When They Go Low, We Go High
by Philip Collins 4th Estate 432pp £16.99 The Week Bookshop £14.99
Philip Collins, a Times leader writer and former chief speechwriter to Tony Blair, is “no stranger to the art of persuasion”, said Alex Markley in The Spectator. In this “joy of a book”, he uses his experience to “run the rule over 25 great and influential speeches”, from Cicero’s attack on Mark Antony in 44BC to the 2012 victory speech of Barack Obama (pictured). The book goes much further than most “great speech” anthologies, “drilling down on a technical level” to show, for instance, how Abraham Lincoln “channelled Pericles” in his Gettysburg Address. Collins is also refreshingly iconoclastic, exposing the “discordant notes” in JFK’S much-lauded inaugural address and criticising William Wilberforce’s most famous anti-slavery speech for its uninspiring conclusion. For those who like “nothing better than to marvel at effective use of an anaphoric tricolon”, this book is an “absolute must”.
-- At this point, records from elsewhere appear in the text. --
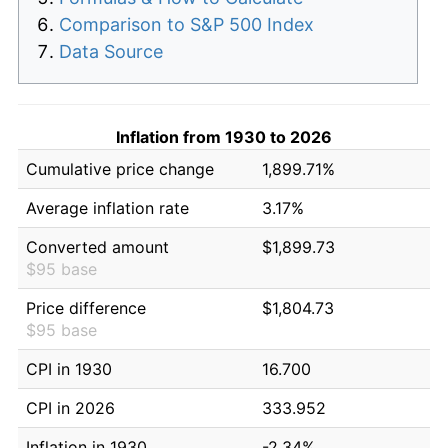
Comparison to S&P 500 Index
Data Source
Inflation from 1930 to 2026
Cumulative price change
1,899.71%
Average inflation rate
3.17%
Converted amount
$1,899.73
$95 base
Price difference
$1,804.73
$95 base
CPI in 1930
16.700
CPI in 2026
333.952
Inflation in 1930
-2.34%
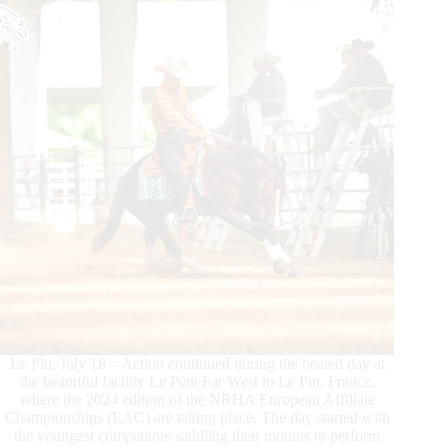
Le Pin, July 18 – Action continued during the heated day at
the beautiful facility Le Petit Far West in Le Pin, France,
where the 2024 edition of the NRHA European Affiliate
Championships (EAC) are taking place. The day started with
the youngest competitors saddling their mounts to perform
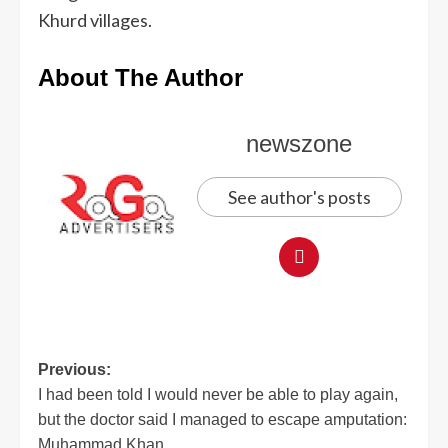
Khurd villages.
About The Author
newszone
See author's posts
Previous:
I had been told I would never be able to play again,
but the doctor said I managed to escape amputation:
Muhammad Khan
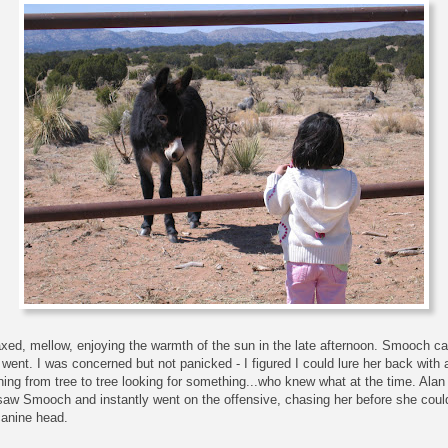
elaxed, mellow, enjoying the warmth of the sun in the late afternoon. Smooch ca
went. I was concerned but not panicked - I figured I could lure her back with a
ning from tree to tree looking for something...who knew what at the time. A
w Smooch and instantly went on the offensive, chasing her before she could
canine head.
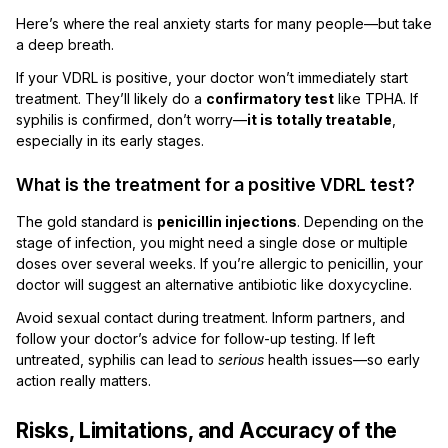
Here’s where the real anxiety starts for many people—but take
a deep breath.
If your VDRL is positive, your doctor won’t immediately start
treatment. They’ll likely do a
confirmatory test
like TPHA. If
syphilis is confirmed, don’t worry—
it is totally treatable
,
especially in its early stages.
What is the treatment for a positive VDRL test?
The gold standard is
penicillin injections
. Depending on the
stage of infection, you might need a single dose or multiple
doses over several weeks. If you’re allergic to penicillin, your
doctor will suggest an alternative antibiotic like doxycycline.
Avoid sexual contact during treatment. Inform partners, and
follow your doctor’s advice for follow-up testing. If left
untreated, syphilis can lead to
serious
health issues—so early
action really matters.
Risks, Limitations, and Accuracy of the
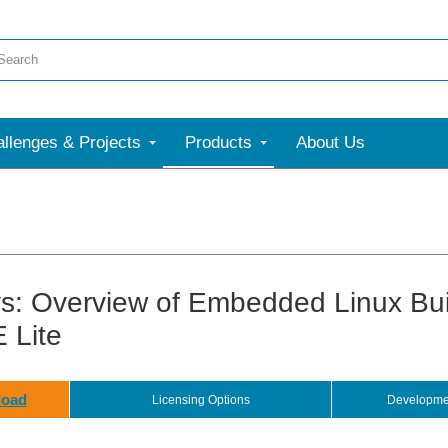
llenges & Projects
Products
About Us
s: Overview of Embedded Linux Bui
 Lite
oad
Licensing Options
Developme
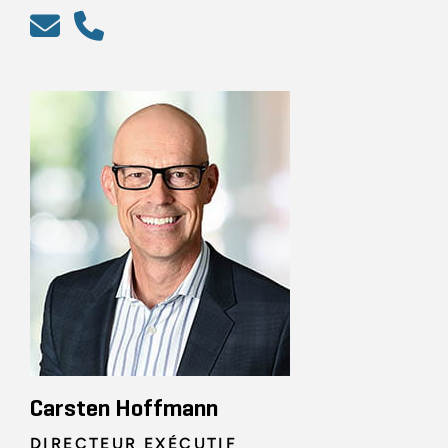
Carsten Hoffmann
DIRECTEUR EXÉCUTIF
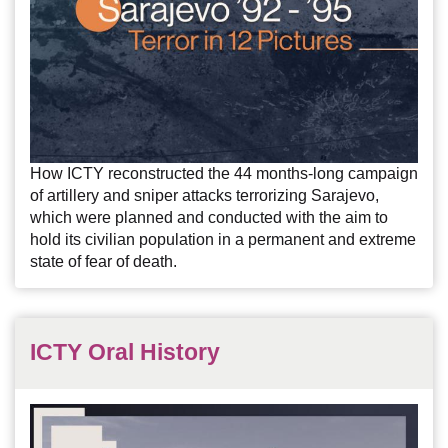
How ICTY reconstructed the 44 months-long campaign
of artillery and sniper attacks terrorizing Sarajevo,
which were planned and conducted with the aim to
hold its civilian population in a permanent and extreme
state of fear of death.
ICTY Oral History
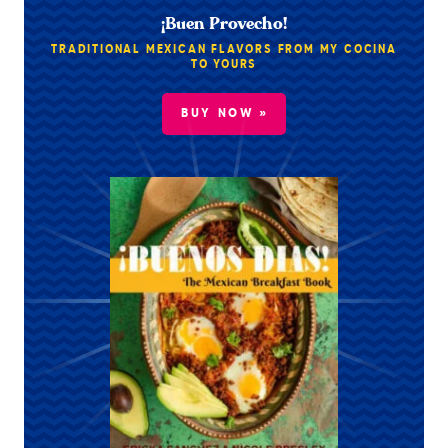
¡Buen Provecho!
TRADITIONAL MEXICAN FLAVORS FROM MY COCINA
TO YOURS
BUY NOW »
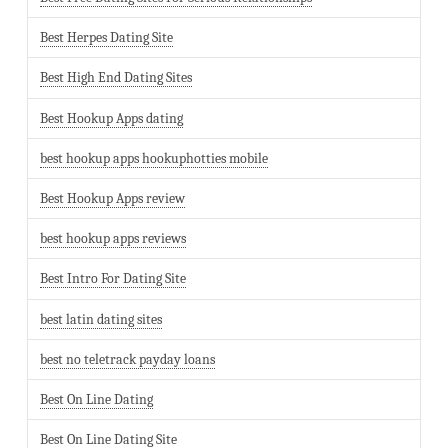
Best Herpes Dating Site
Best High End Dating Sites
Best Hookup Apps dating
best hookup apps hookuphotties mobile
Best Hookup Apps review
best hookup apps reviews
Best Intro For Dating Site
best latin dating sites
best no teletrack payday loans
Best On Line Dating
Best On Line Dating Site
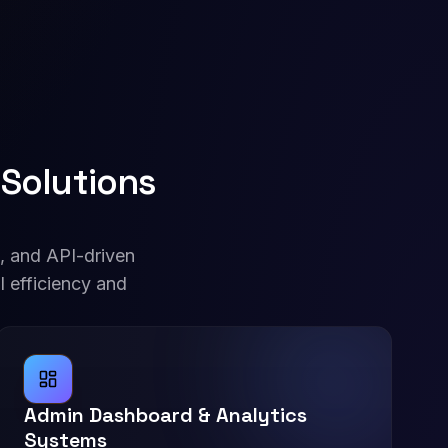
Solutions
, and API-driven
l efficiency and
Admin Dashboard & Analytics
Systems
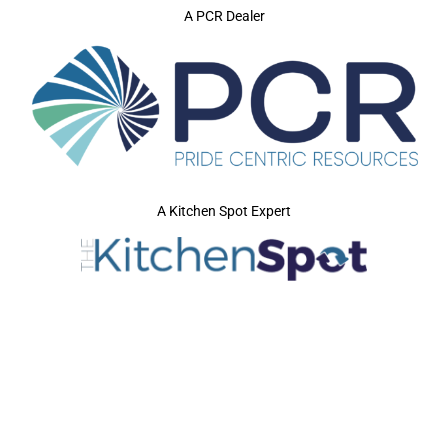
A PCR Dealer
A Kitchen Spot Expert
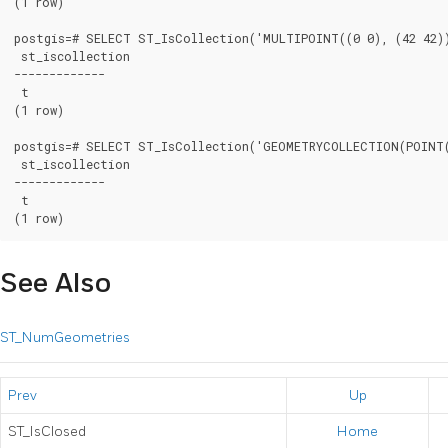
(1 row)

postgis=# SELECT ST_IsCollection('MULTIPOINT((0 0), (42 42))
 st_iscollection

-------------

 t

(1 row)

postgis=# SELECT ST_IsCollection('GEOMETRYCOLLECTION(POINT(
 st_iscollection

-------------

 t

(1 row)
See Also
ST_NumGeometries
Prev
Up
ST_IsClosed
Home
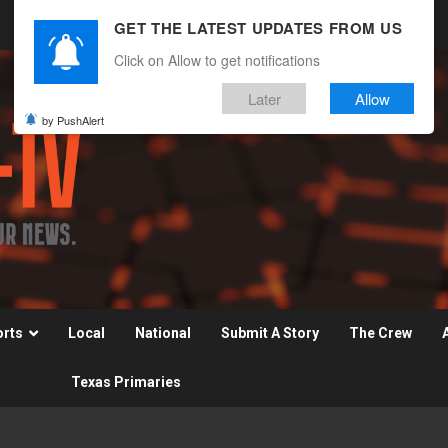
GET THE LATEST UPDATES FROM US
Click on Allow to get notifications
Later
Allow
by PushAlert
orts
Local
National
Submit A Story
The Crew
Texas Primaries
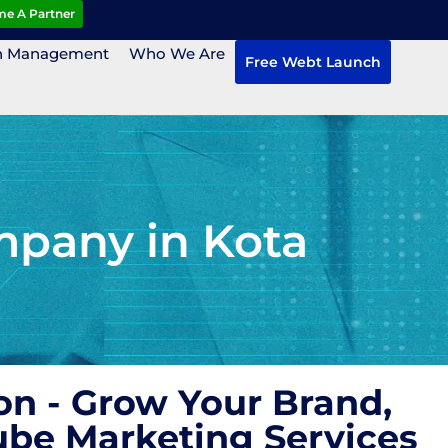
e A Partner
n Management
Who We Are
Free Webt Launch
mpany in Kota
n - Grow Your Brand,
ube Marketing Services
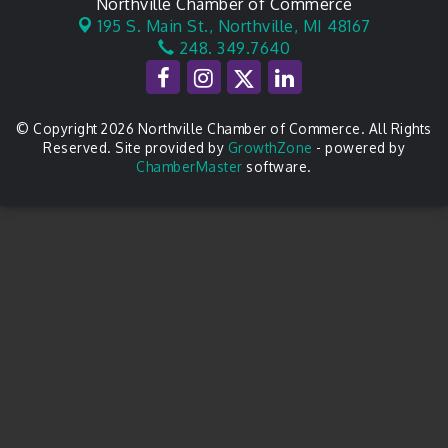
Northville Chamber of Commerce
195 S. Main St.,
Northville, MI 48167
248. 349.7640
© Copyright 2026 Northville Chamber of Commerce. All Rights
Reserved. Site provided by
GrowthZone
- powered by
ChamberMaster
software.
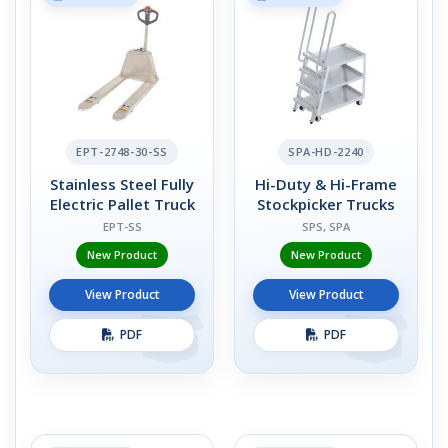
EPT-2748-30-SS
SPA-HD-2240
Stainless Steel Fully
Hi-Duty & Hi-Frame
Electric Pallet Truck
Stockpicker Trucks
EPT-SS
SPS, SPA
New Product
New Product
View Product
View Product
PDF
PDF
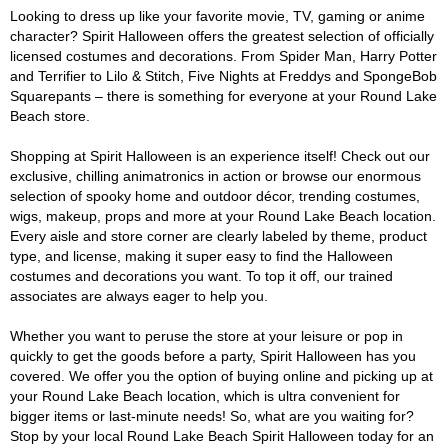
Looking to dress up like your favorite movie, TV, gaming or anime
character? Spirit Halloween offers the greatest selection of officially
licensed costumes and decorations. From Spider Man, Harry Potter
and Terrifier to Lilo & Stitch, Five Nights at Freddys and SpongeBob
Squarepants – there is something for everyone at your Round Lake
Beach store.
Shopping at Spirit Halloween is an experience itself! Check out our
exclusive, chilling animatronics in action or browse our enormous
selection of spooky home and outdoor décor, trending costumes,
wigs, makeup, props and more at your Round Lake Beach location.
Every aisle and store corner are clearly labeled by theme, product
type, and license, making it super easy to find the Halloween
costumes and decorations you want. To top it off, our trained
associates are always eager to help you.
Whether you want to peruse the store at your leisure or pop in
quickly to get the goods before a party, Spirit Halloween has you
covered. We offer you the option of buying online and picking up at
your Round Lake Beach location, which is ultra convenient for
bigger items or last-minute needs! So, what are you waiting for?
Stop by your local Round Lake Beach Spirit Halloween today for an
And it’s not just about great speeches, said Gerard Degroot in The Times. Collins, more ambitiously, aims to “mount a vigorous defence of the practice of politics” in an age dominated by fear and cynicism, arguing that through its ability to inspire people, oratory is crucial to a well-functioning democracy. He even goes so far as to suggest that great speeches are “the solution to Trump”. Unsurprisingly, Collins is “wonderfully sharp and well informed” on what makes a speech successful, said Craig Brown in The Mail on Sunday. It should always have a central message, he insists, and not be rambling or unnecessarily repetitive. A pity, then, that he “does not always follow his own advice”: at 400odd pages, this book is “overlong”. While Collins is “heartfelt” in his belief that “rhetoric is a true servant of democracy”, this argument would have been more effective had it not been made “over and over again”.